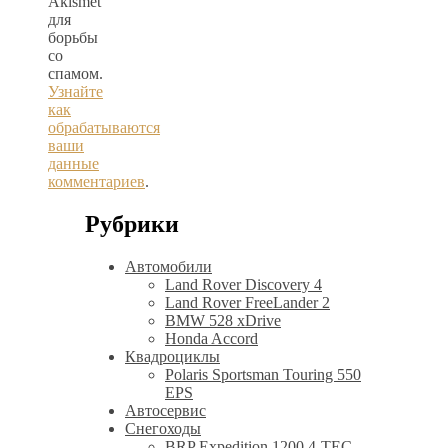
Akismet
для
борьбы
со
спамом.
Узнайте
как
обрабатываются
ваши
данные
комментариев
.
Рубрики
Автомобили
Land Rover Discovery 4
Land Rover FreeLander 2
BMW 528 xDrive
Honda Accord
Квадроциклы
Polaris Sportsman Touring 550
EPS
Автосервис
Снегоходы
BRP Expedition 1200 4-TEC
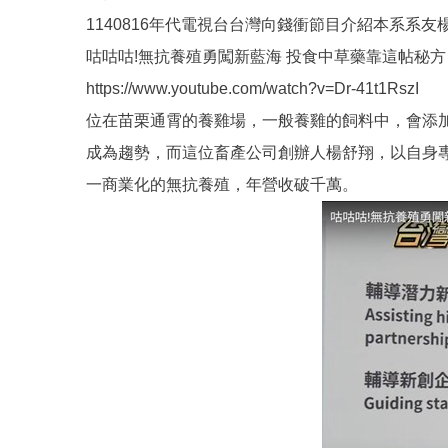
1140816年代電視台台灣向錢衝節目介紹本系系
咕咕咕!無抗養殖勇闖新藍海 投食中草藥靠這帖秘方 20
https://www.youtube.com/watch?v=Dr-41t1RszI
位在苗栗通霄的養雞場，一般養雞的飼料中，會添
成為趨勢，而這位畜產公司創辦人楊舒翔，以自身
一商業化的無抗養殖，年營收破千萬。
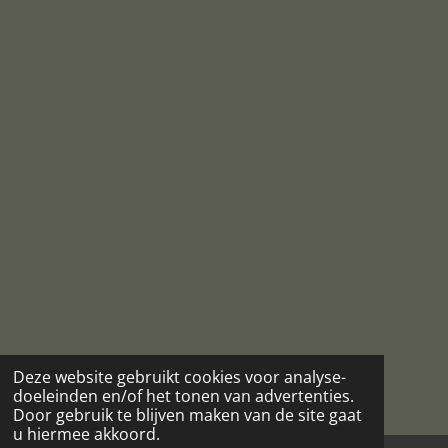
Deze website gebruikt cookies voor analyse-
doeleinden en/of het tonen van advertenties.
Door gebruik te blijven maken van de site gaat
u hiermee akkoord.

--- YOUR INSTRUCTIONS ---
Reproduce the lines of the listing exactly, starting at the one that contains "комментариев" and continuing through the final line, but leave out the pictures.

--- TASK OUTPUT ---
комментариев
.
Рубрики
Автомобили
Land Rover Discovery 4
Land Rover FreeLander 2
BMW 528 xDrive
Honda Accord
Квадроциклы
Polaris Sportsman Touring 550
EPS
Автосервис
Снегоходы
BRP Expedition 1200 4-TEC
1140816年代電視台台灣向錢衝節目介紹本系系
咕咕咕!無抗養殖勇闖新藍海 投食中草藥靠這帖秘方 20
https://www.youtube.com/watch?v=Dr-41t1RszI
位在苗栗通霄的養雞場，一般養雞的飼料中，會添
成為趨勢，而這位畜產公司創辦人楊舒翔，以自身
一商業化的無抗養殖，年營收破千萬。
Deze website gebruikt cookies voor analyse-
doeleinden en/of het tonen van advertenties.
Door gebruik te blijven maken van de site gaat
u hiermee akkoord.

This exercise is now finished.